Sunday, December 28, 2008

Software Engineering Culture, Shared Cultural Traits

I have given some thought to traits that are common within individuals in the software culture.

Common Cultural Properties:

  • Describes learning as exciting
  • Caution - Pessimism
  • Long Work Hours/Personal Responsibility - Doing anything it takes to get the job done.
  • Strong Personal Sovereignty
  • Anal - Process oriented
  • Oriented towards knowledge acquisition
  • Prone towards empirical experimentation
  • Skeptical - proofs require measurable result

It is easy to see that when asking a knowledge worker if “learning is exciting?” All will know the only acceptable answer is yes. Not only would their peers would make fun of them (peer pressure?), but ansering in the negative during an interview will most likely cost you the job.

The cautious streak comes from the fact that we work in environments filled with possible problems with implications that can get us fired. If someone foolishly destroys the database server and all staff and all customers are not able to perform work related functions for days, there can be quite severe repercussions. We learn caution from getting burned a couple of times.

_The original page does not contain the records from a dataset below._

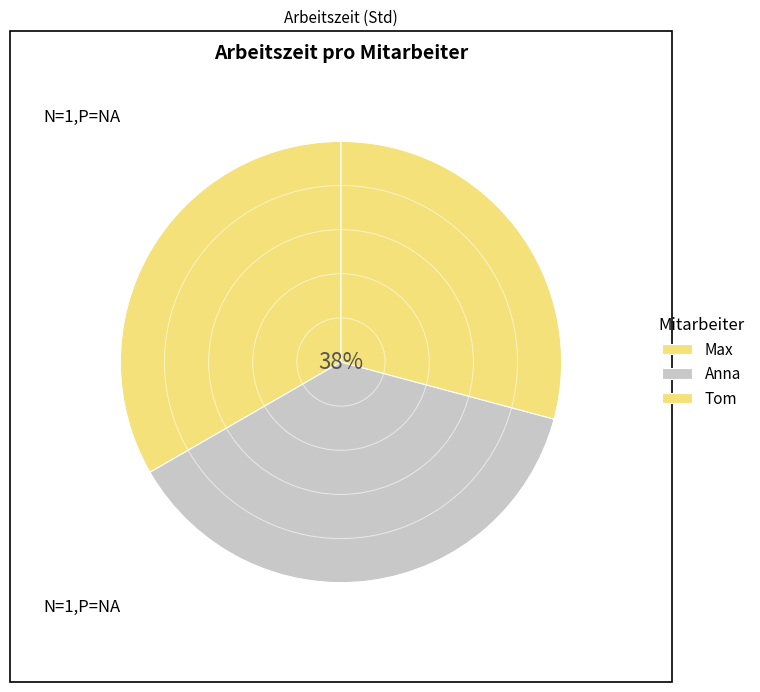

To the nearest percent, what is the difference between the Tom and Max slice percentages?

4%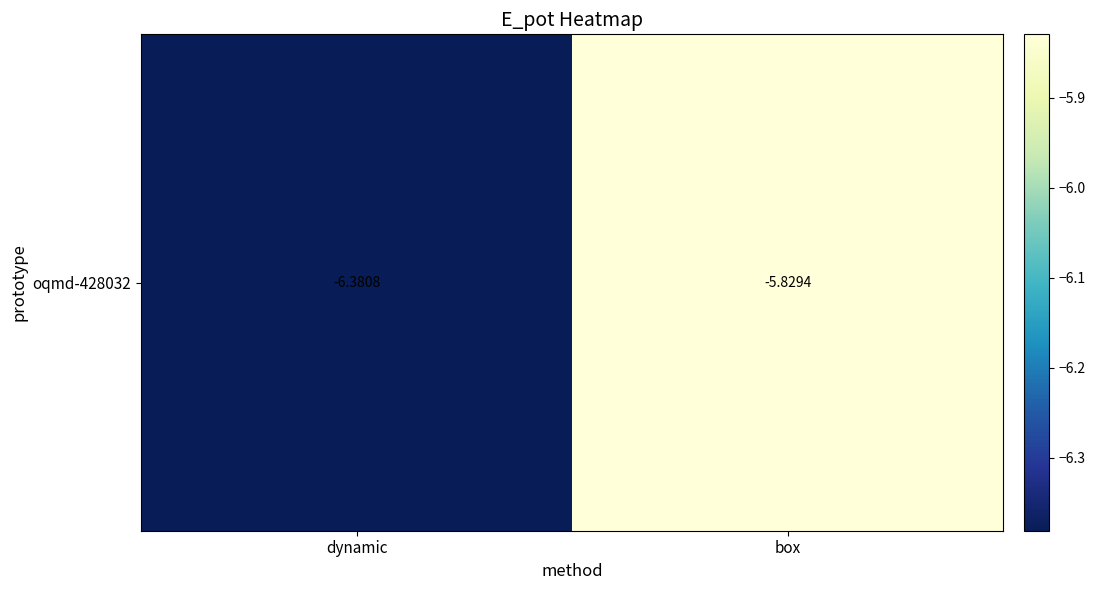

The value at dynamic is -11.0. True or false?

False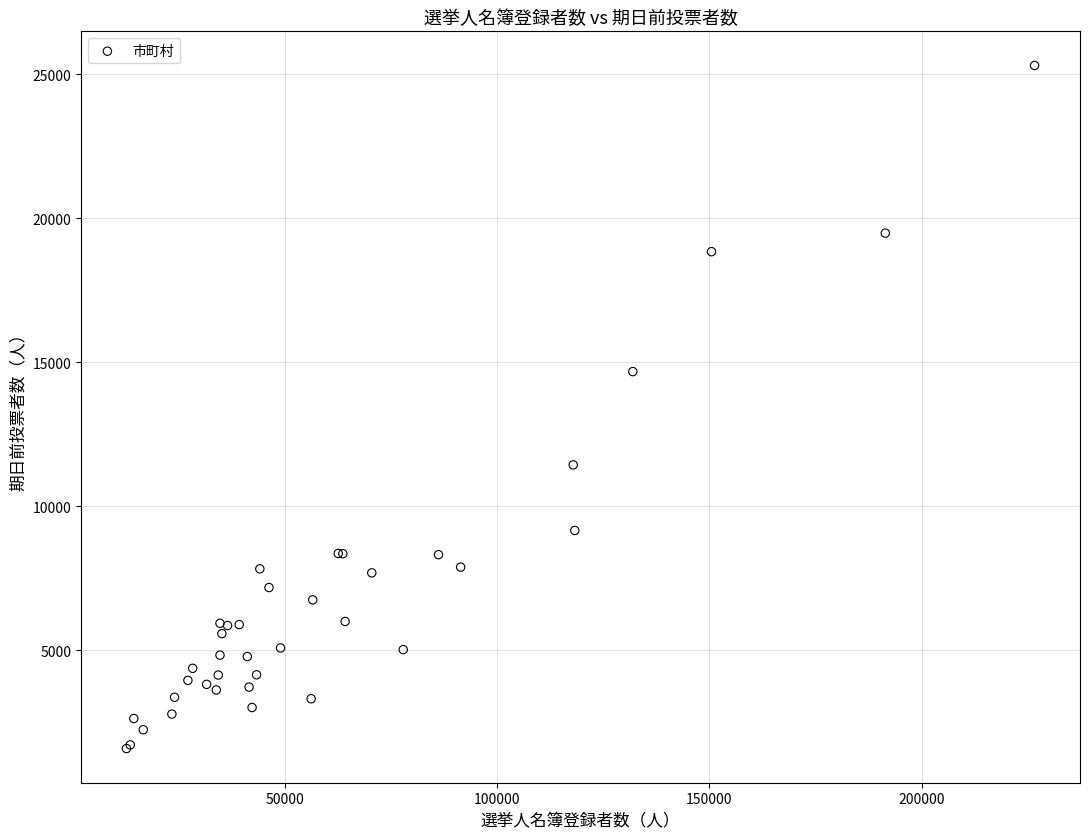

What Y value in the scatter plot is closest to 13443?

14674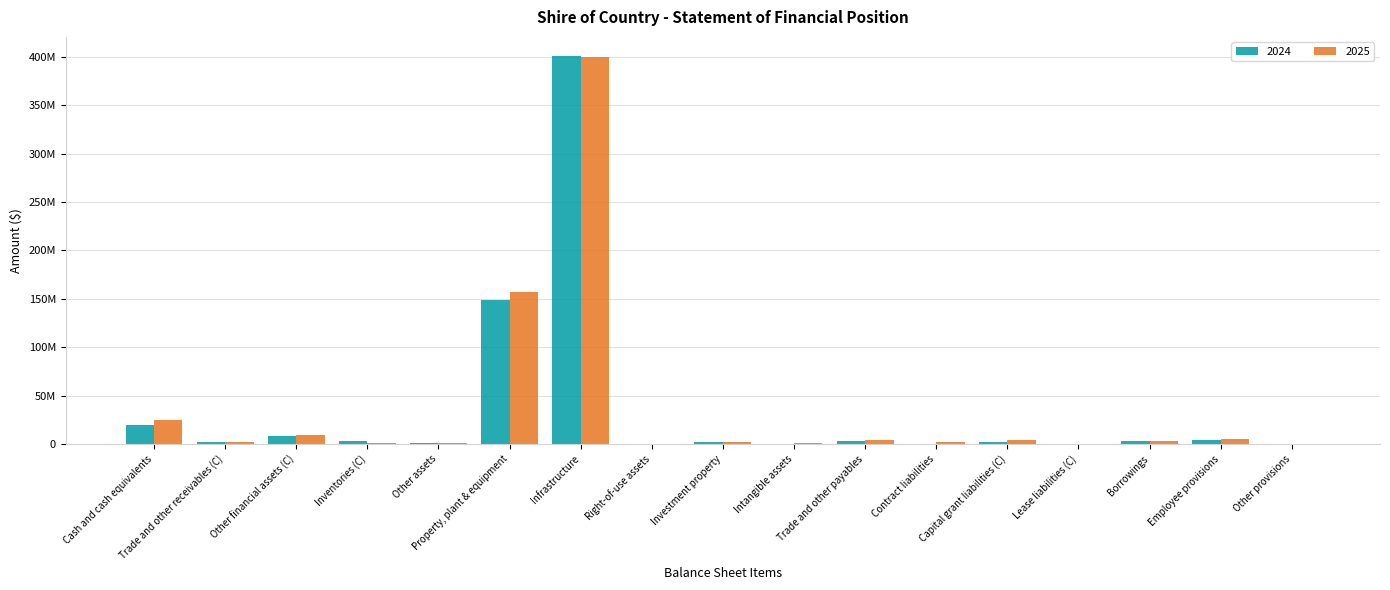

At which category does the chart reach its peak across all series?

Infrastructure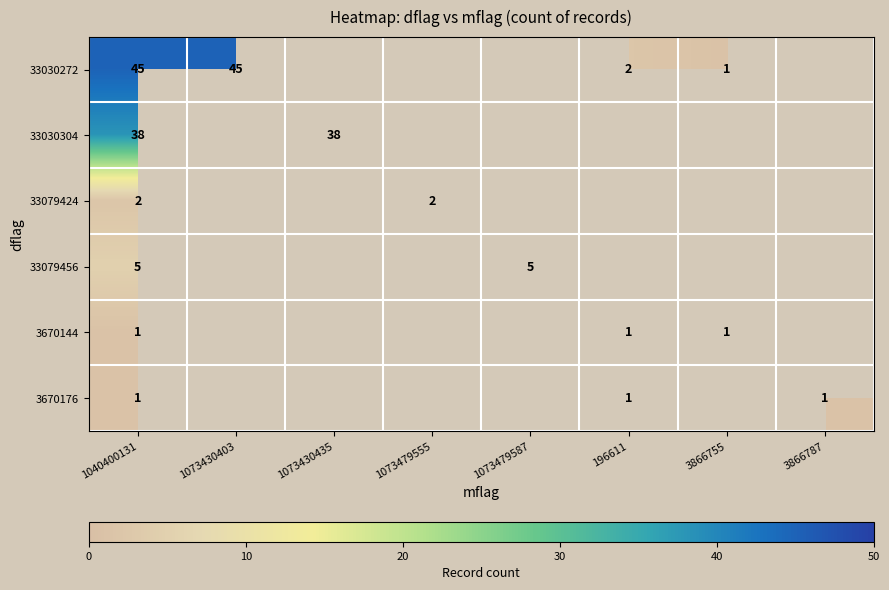

Is it true that 33030272 equals 2 at 3866755?

False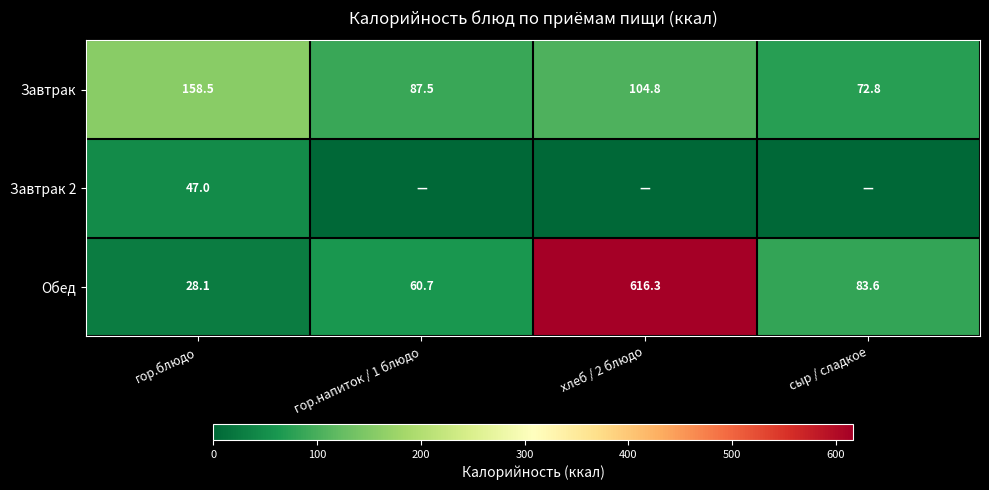

What is the difference between the maximum and second lowest values in the Завтрак series?

71.0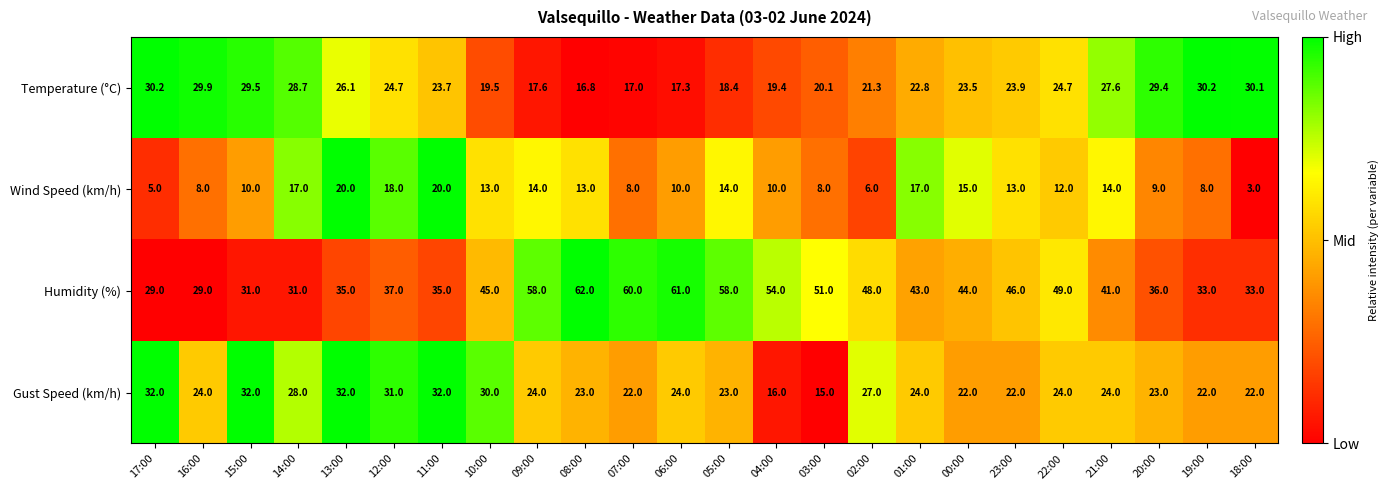

What is the sum of the Wind Speed (km/h) values at 02:00 and 23:00?

19.0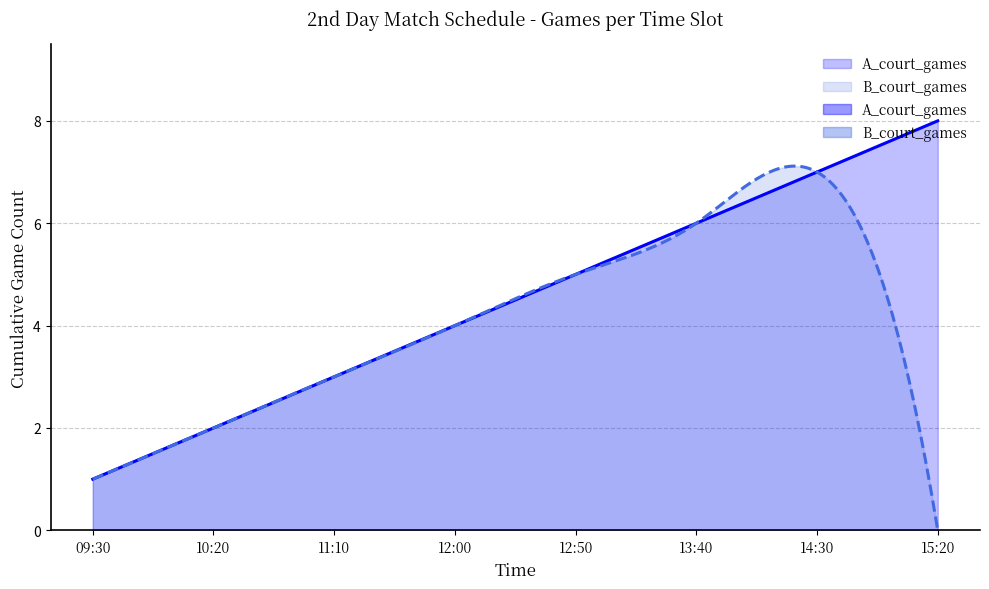

List the labels in order of A_court_games value, smallest first.

09:30, 10:20, 11:10, 12:00, 12:50, 13:40, 14:30, 15:20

On project deadlines we all ramp up towards the end, crashing project timelines, leading us to trying to get things finished by the imposed timeline, which does not represent the amount of work that needed to be done, but the desired time to finish the work. We get used to very heavy workloads, and very late evenings. Most of us develop mitigation strategies like “work from home, ” to offset this. Even still it is common to work until 2am at least 5 times a year, in even the most relaxed environments.

I think a large part of the personal sovereignty comes from the monetization of the software engineer skill set. The negotiating leverage is useful far beyond acquiring money and benefits. After a knowledge worker achieves their financial goals, they can use this leverage to have a say in the development of the environment they work in.

Software engineers are process oriented as a group. The work attracts Type-A people and rewards “anal” behavior.

Knowledge acquisition is rewarded in our culture with more money, and career advancement, this positive re-enforcement causes this trait to be common amongst member of the knowledge worker community.

When dealing with complex problems that need to be solved I have heard, “when the going gets tough, the tough get empirical.” To ascertain the root cause of a wickedly complex issue (a quandary all software engineers find themselves in) empirical methods to test hypothesis is a necessary debugging tool.

Our skepticism and desire for measurable truths results from the relationship software engineers have with the business. In bad environments (you know we have all been in them) we work with the subjective emotional experience of “The Business” and try to convert that to testable rubrics and machine instructions.